3. **GPU enumeration** — queries `nvidia-smi` for GPU count and VRAM per card. On Apple Silicon Macs, falls back to `system_profiler SPDisplaysDataType` and returns unified memory as the VRAM figure.

4. **RAM check** — reads `/proc/meminfo` (Linux) or `vm_stat` (macOS) for available system RAM.

5. **KV cache offload** — if GPU VRAM is less than 10 GB, preflight calculates `CPU_OFFLOAD_GB` and writes it to `.env`. The vLLM container picks this up via `--cpu-offload-gb` to overflow the KV cache to system RAM.

6. **Profile recommendation** — writes `RECOMMENDED_PROFILE` to `.env`. This is informational only; `./manage.sh start --profile <name>` uses the profile you specify.

Run preflight independently at any time:

```bash
./manage.sh preflight
# or
conda run -n cf python scripts/preflight.py
```

---

## Podman Support

Podman is fully supported as a Docker drop-in. `install.sh` detects whether Podman or Docker is available, and `manage.sh`/`make` use it automatically.

### GPU setup for Podman (CDI)

Podman uses the CDI (Container Device Interface) standard for GPU passthrough, rather than Docker's `--gpus all` flag.
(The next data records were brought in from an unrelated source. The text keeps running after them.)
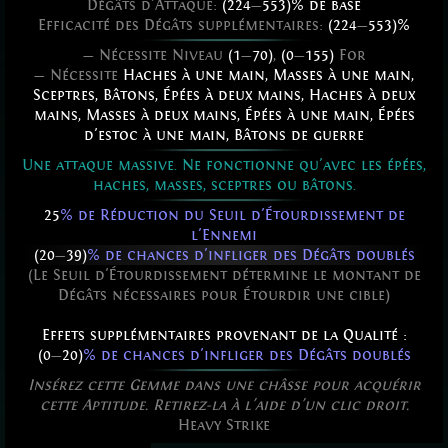
Dégâts d'Attaque:
(224
—
553)% de base
Efficacité des Dégâts supplémentaires:
(224
—
553)%
— Nécessite Niveau
(1
—
70)
,
(0
—
155)
For
— Nécessite
Haches à une main
,
Masses à une main
,
Sceptres
,
Bâtons
,
Épées à deux mains
,
Haches à deux
mains
,
Masses à deux mains
,
Épées à une main
,
Épées
d'estoc à une main
,
Bâtons de guerre
Une attaque massive. Ne fonctionne qu'avec les épées,
haches, masses, sceptres ou bâtons.
25
% de Réduction du Seuil d'Étourdissement de
l'Ennemi
(20
—
39)
% de chances d'infliger des Dégâts doublés
(Le Seuil d'Étourdissement détermine le montant de
Dégâts nécessaires pour Étourdir une cible)
Effets supplémentaires provenant de la Qualité :
(0
—
20)
% de chances d'infliger des Dégâts doublés
Insérez cette Gemme dans une châsse pour acquérir
cette Aptitude. Retirez-la à l'aide d'un clic droit.
Heavy Strike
Generate the CDI spec once after driver installation:

```bash
sudo nvidia-ctk cdi generate --output=/etc/cdi/nvidia.yaml
```

Without this step, GPU profiles start but containers have no GPU access.

### Rootless Podman

Rootless Podman is supported. If you encounter permission errors on the Docker socket, ensure `podman.socket` is running for your user:

```bash
systemctl --user enable --now podman.socket
```

The `make` layer auto-detects rootless Podman and uses `XDG_RUNTIME_DIR/podman/podman.sock` instead of `/var/run/docker.sock`.

---

## Customising Ports

Edit `.env` before running `./manage.sh start`:

```bash
VUE_PORT=8506          # main UI (Vue SPA)
OLLAMA_PORT=11434
VLLM_PORT=8000
SEARXNG_PORT=8888
VISION_PORT=8002
```

All containers read from `.env` via the `env_file` directive in `compose.yml`.

---

## Wizard Test Instance

A separate compose file is available for testing first-run and onboarding wizard flows without touching your main data:

```bash
docker compose -f compose.wizard-test.yml --project-name peregrine-wizard up -d
```

The wizard test instance runs on port **8507** with ephemeral storage — every `docker compose restart` wipes the database back to a clean slate. Uses the same images as the main instance but mounts a minimal LLM config so the wizard detection endpoints work correctly.